Data to use:
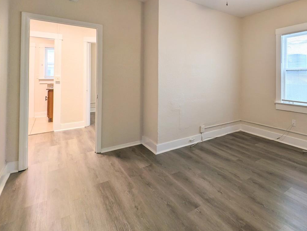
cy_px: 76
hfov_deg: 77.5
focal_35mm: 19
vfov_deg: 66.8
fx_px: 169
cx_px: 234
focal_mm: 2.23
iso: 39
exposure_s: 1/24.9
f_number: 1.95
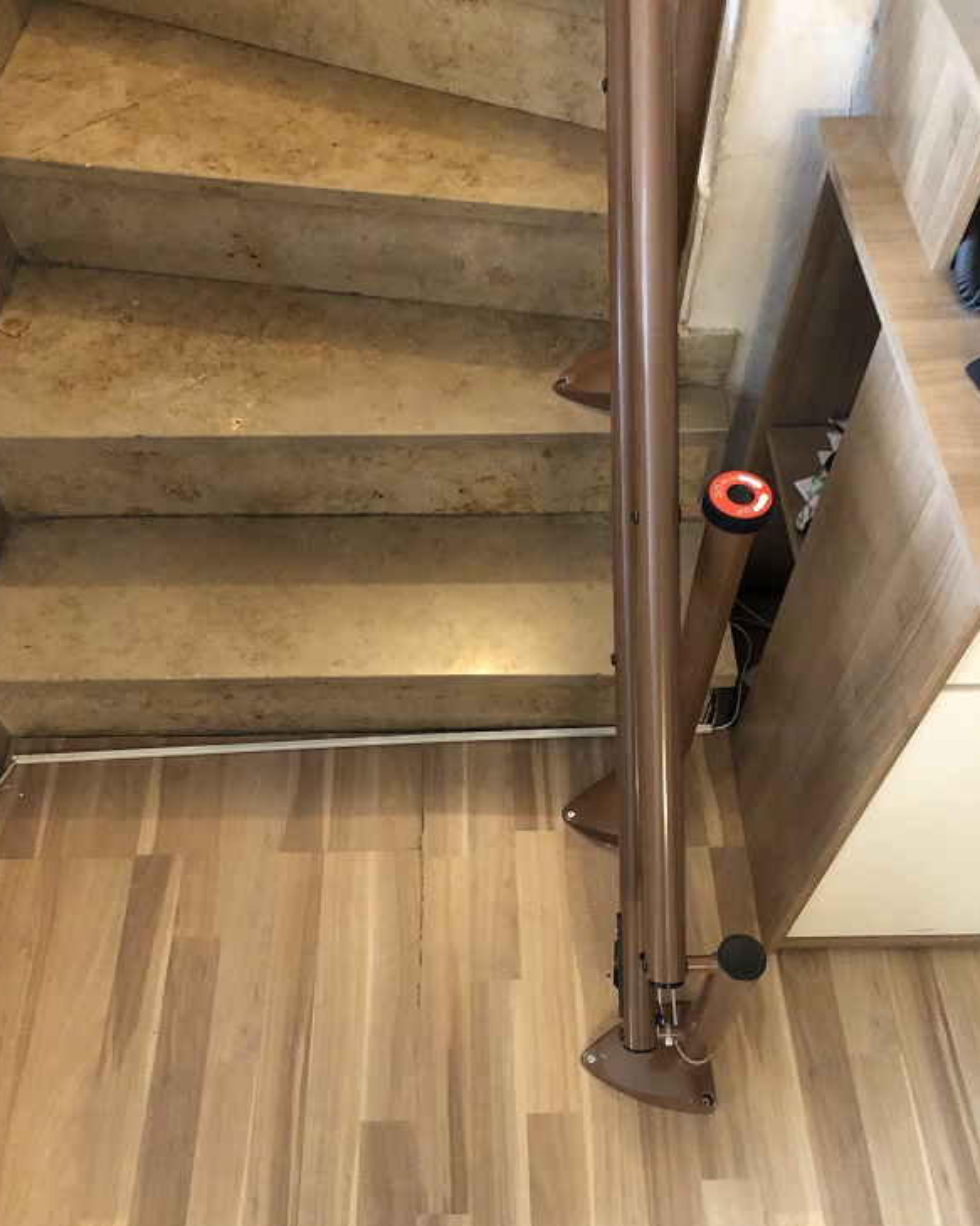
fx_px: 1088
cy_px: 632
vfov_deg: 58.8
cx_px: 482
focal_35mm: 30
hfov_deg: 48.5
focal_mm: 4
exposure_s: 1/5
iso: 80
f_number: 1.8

---

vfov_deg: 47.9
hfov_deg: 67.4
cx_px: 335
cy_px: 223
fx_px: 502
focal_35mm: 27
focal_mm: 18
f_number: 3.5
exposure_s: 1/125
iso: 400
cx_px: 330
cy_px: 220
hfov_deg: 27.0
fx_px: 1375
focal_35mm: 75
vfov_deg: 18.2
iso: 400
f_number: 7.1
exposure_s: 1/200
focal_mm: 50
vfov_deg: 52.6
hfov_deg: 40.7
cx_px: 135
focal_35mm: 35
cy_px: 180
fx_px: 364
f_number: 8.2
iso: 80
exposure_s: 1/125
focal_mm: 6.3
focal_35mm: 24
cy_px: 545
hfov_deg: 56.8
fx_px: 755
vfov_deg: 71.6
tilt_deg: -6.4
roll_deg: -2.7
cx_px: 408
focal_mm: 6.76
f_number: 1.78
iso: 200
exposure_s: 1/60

==

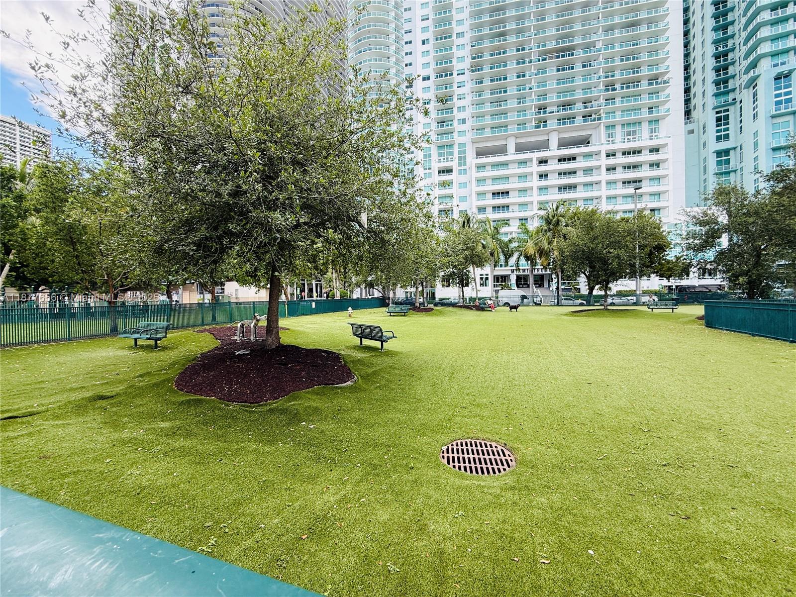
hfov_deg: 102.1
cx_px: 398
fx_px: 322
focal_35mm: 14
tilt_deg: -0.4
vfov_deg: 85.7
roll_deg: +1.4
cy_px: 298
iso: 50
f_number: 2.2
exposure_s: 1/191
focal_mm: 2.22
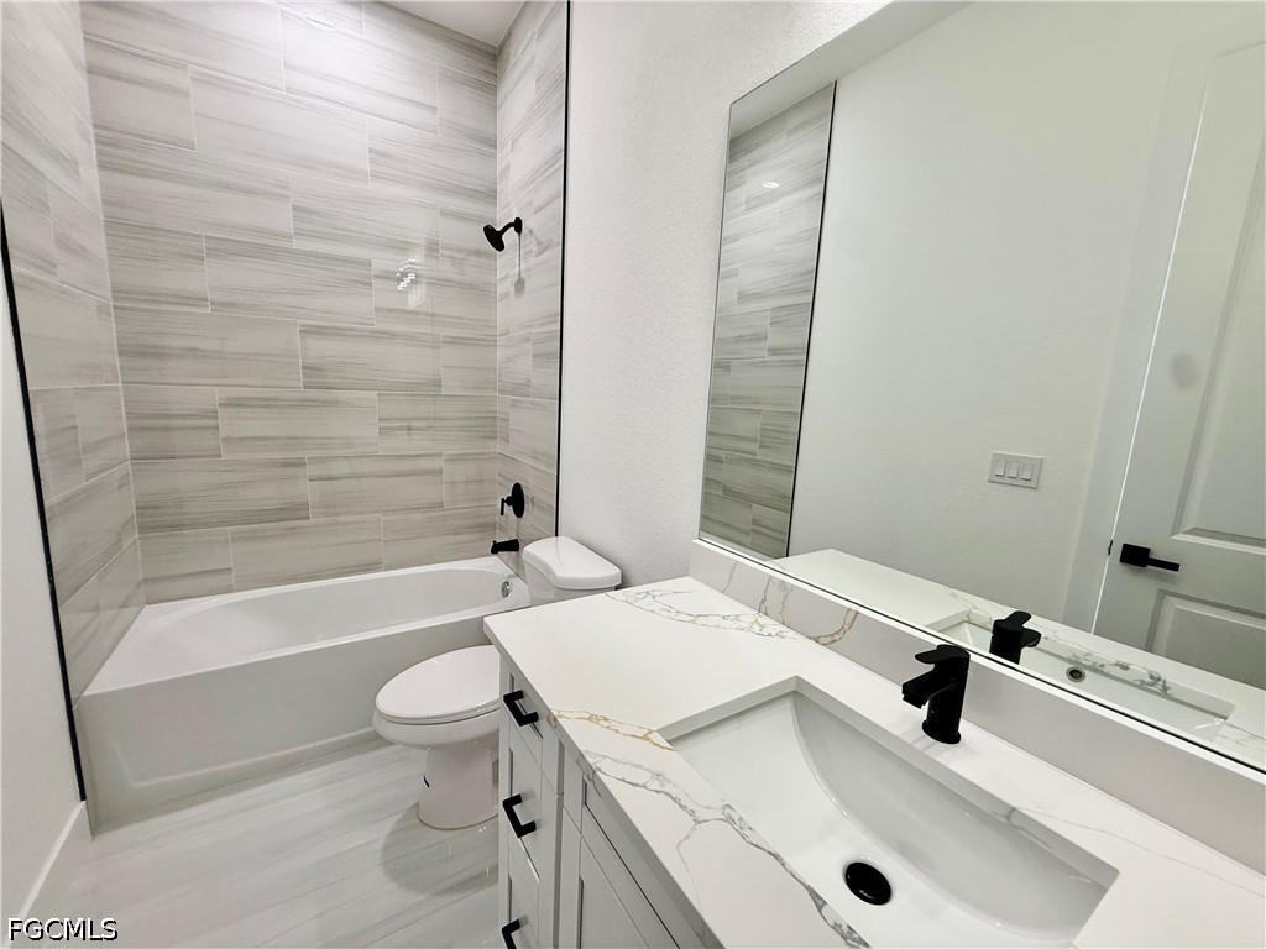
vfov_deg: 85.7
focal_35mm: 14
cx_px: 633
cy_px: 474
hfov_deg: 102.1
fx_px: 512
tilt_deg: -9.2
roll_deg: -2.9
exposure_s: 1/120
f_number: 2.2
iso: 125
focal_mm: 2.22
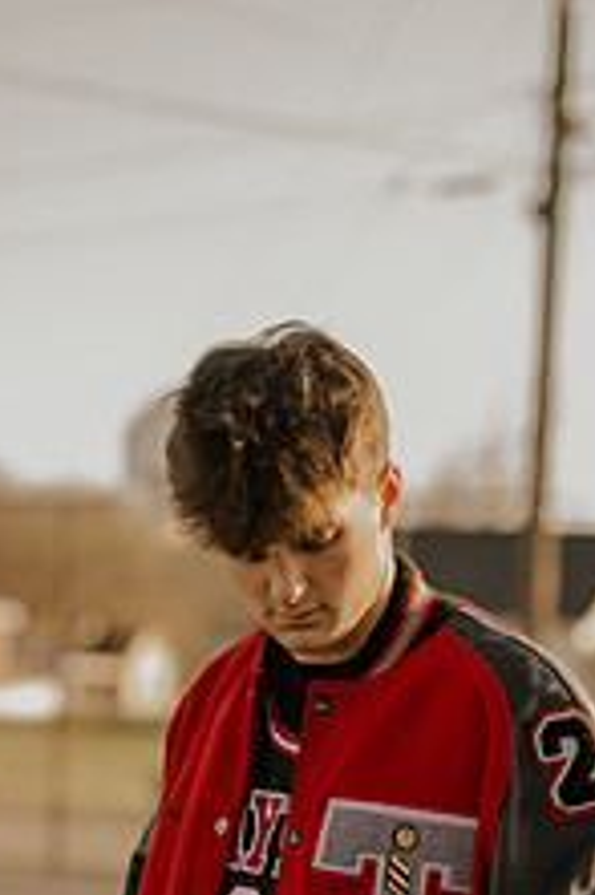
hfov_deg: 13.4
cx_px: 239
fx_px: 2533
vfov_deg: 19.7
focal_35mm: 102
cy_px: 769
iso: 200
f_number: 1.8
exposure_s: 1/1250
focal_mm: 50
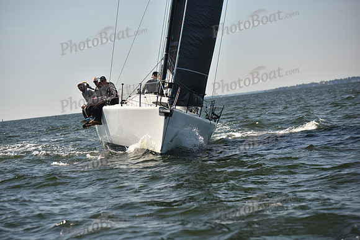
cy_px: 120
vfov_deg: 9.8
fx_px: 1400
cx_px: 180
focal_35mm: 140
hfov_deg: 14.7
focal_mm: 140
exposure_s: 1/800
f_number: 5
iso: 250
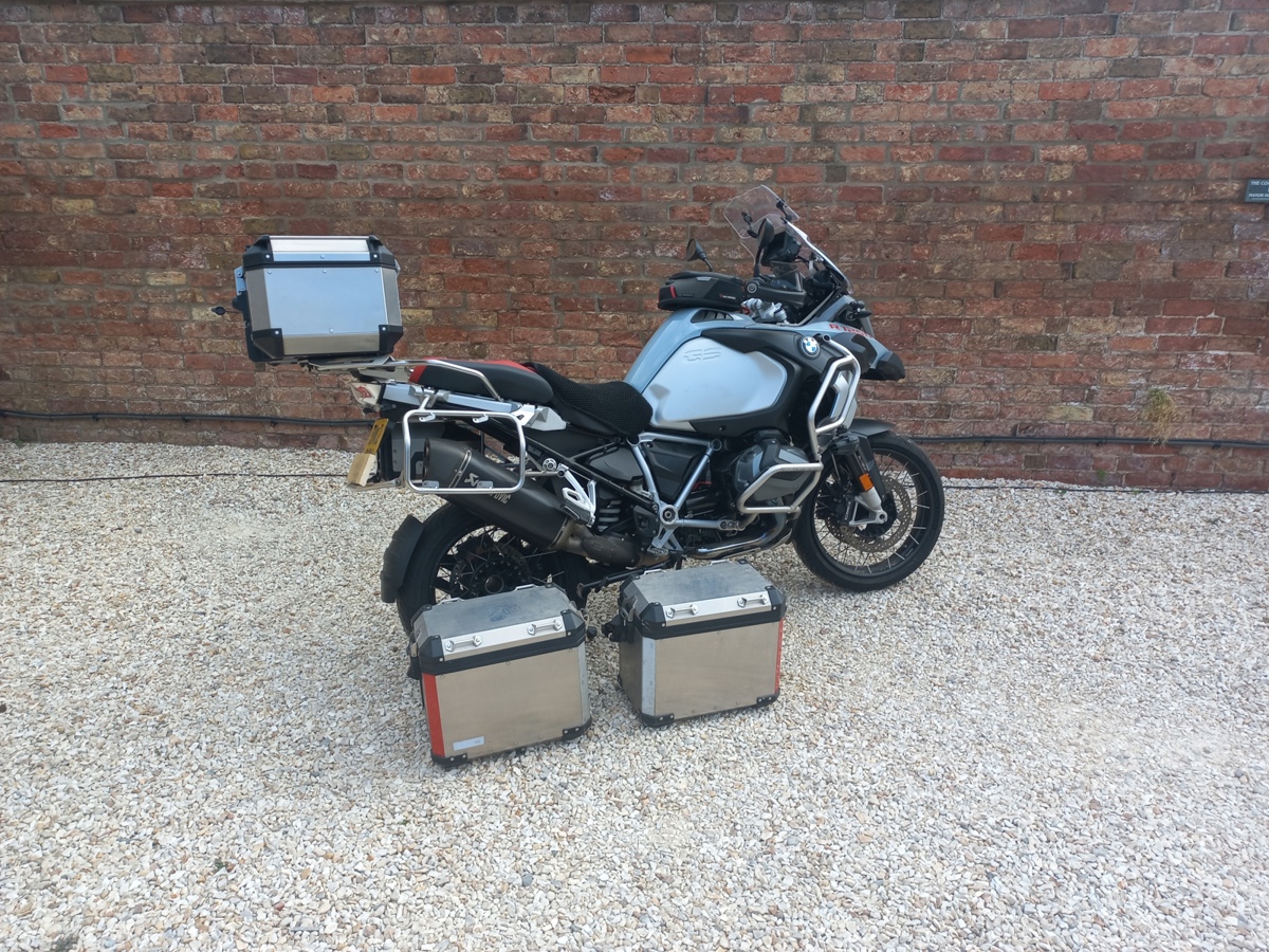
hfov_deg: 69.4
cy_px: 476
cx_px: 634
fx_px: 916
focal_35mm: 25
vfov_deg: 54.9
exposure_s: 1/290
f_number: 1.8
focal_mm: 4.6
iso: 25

Required work: Using the listing above, return word for word each line from the one that has "focal_mm: 6.3" through the one that has "exposure_s: 1/60", and no line outside that range.

Solved problem:
focal_mm: 6.3
focal_35mm: 24
cy_px: 545
hfov_deg: 56.8
fx_px: 755
vfov_deg: 71.6
tilt_deg: -6.4
roll_deg: -2.7
cx_px: 408
focal_mm: 6.76
f_number: 1.78
iso: 200
exposure_s: 1/60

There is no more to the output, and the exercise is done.